Note that we're using the Leaky ReLU activation for the discriminator.

Different from the regular ReLU function, Leaky ReLU allows the pass of a small gradient signal for negative values. As a result, it makes the gradients from the discriminator flows stronger into the generator. Instead of passing a gradient (slope) of 0 in the back-prop pass, it passes a small negative gradient. - Source

Just like any other binary classification model, the output of the discriminator is a single number between 0 and 1, which can be interpreted as the probability of the input image being real i.e. picked from the original dataset.

Let's move the discriminator model to the chosen device.

In [ ]:
discriminator = to_device(discriminator, device)

Generator Network

The input to the generator is typically a vector or a matrix of random numbers (referred to as a latent tensor) which is used as a seed for generating an image. The generator will convert a latent tensor of shape (128, 1, 1) into an image tensor of shape 3 x 28 x 28. To achive this, we'll use the ConvTranspose2d layer from PyTorch, which is performs to as a transposed convolution (also referred to as a deconvolution). Learn more

In [ ]:
latent_size = 128
In [ ]:
generator = nn.Sequential(
    # in: latent_size x 1 x 1

    nn.ConvTranspose2d(latent_size, 512, kernel_size=4, stride=1, padding=0, bias=False),
    nn.BatchNorm2d(512),
    nn.ReLU(True),
    # out: 512 x 4 x 4

    nn.ConvTranspose2d(512, 256, kernel_size=4, stride=2, padding=1, bias=False),
    nn.BatchNorm2d(256),
    nn.ReLU(True),
    # out: 256 x 8 x 8

    nn.ConvTranspose2d(256, 128, kernel_size=4, stride=2, padding=1, bias=False),
    nn.BatchNorm2d(128),
    nn.ReLU(True),
    # out: 128 x 16 x 16

    nn.ConvTranspose2d(128, 64, kernel_size=4, stride=2, padding=1, bias=False),
    nn.BatchNorm2d(64),
    nn.ReLU(True),
    # out: 64 x 32 x 32

    nn.ConvTranspose2d(64, 3, kernel_size=4, stride=2, padding=1, bias=False),
    nn.Tanh()

◆ **Extracted material**:

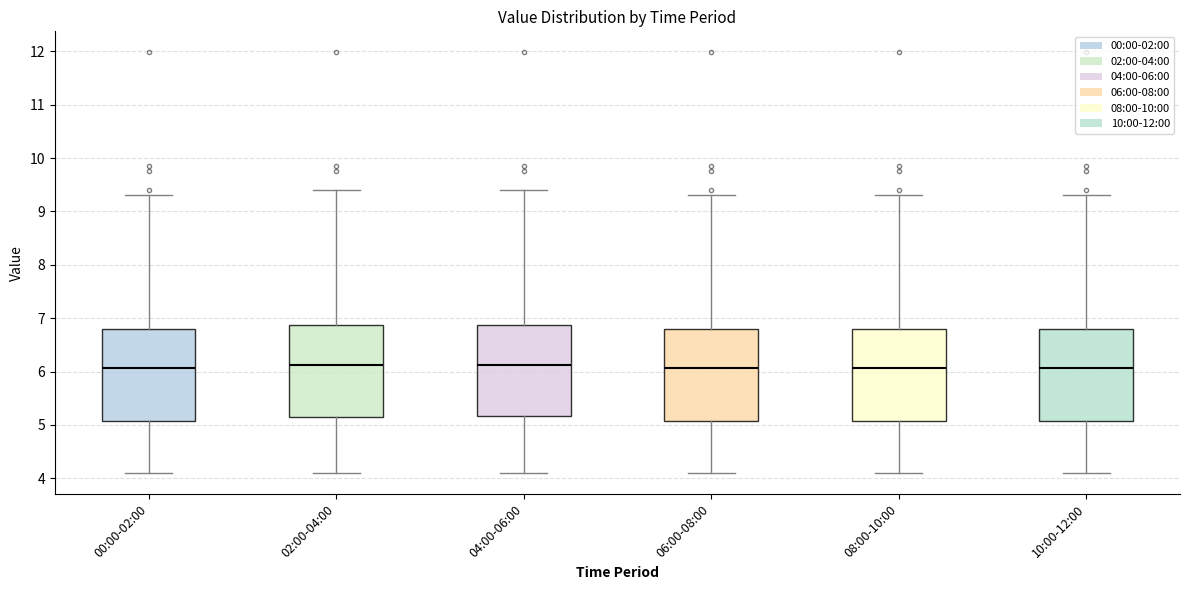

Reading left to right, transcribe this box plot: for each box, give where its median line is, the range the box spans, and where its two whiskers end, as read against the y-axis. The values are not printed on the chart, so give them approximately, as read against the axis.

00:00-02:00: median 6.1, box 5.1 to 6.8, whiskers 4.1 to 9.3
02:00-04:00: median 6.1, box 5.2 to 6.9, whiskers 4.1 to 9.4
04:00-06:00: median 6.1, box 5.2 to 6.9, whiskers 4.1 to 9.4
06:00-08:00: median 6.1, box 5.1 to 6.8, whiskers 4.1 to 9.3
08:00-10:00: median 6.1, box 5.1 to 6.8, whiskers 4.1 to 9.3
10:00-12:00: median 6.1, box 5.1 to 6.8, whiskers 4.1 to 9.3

◆ **Problems to work on**:
A. Say whether each statement agrees with the GAN network passage, answering yes or no and quoting the words of the passage that decide it. (i) Leaky ReLU passes a gradient of 0 for negative values. (ii) The discriminator outputs a single number between 0 and 1. (iii) The latent tensor serves as a seed for generating an image.
B. Write the next part of the GAN network passage, picking up right after its last line.
The listing is not needed here.

◆ **Responses for each task**:
A.
(i) No: "Instead of passing a gradient (slope) of 0 in the back-prop pass, it passes a small negative gradient."
(ii) Yes: "the output of the discriminator is a single number between 0 and 1"
(iii) Yes: "which is used as a seed for generating an image"

B.
    # out: 3 x 64 x 64
)

We use the TanH activation function for the output layer of the generator.

Note that since the outputs of the TanH activation lie in the range [-1,1], we have applied the similar transformation to the images in the training dataset. Let's generate some outputs using the generator and view them as images by transforming and denormalizing the output.

In [ ]:
xb = torch.randn(batch_size, latent_size, 1, 1) # random latent tensors
fake_images = generator(xb)
print(fake_images.shape)
show_images(fake_images)
torch.Size([128, 3, 64, 64])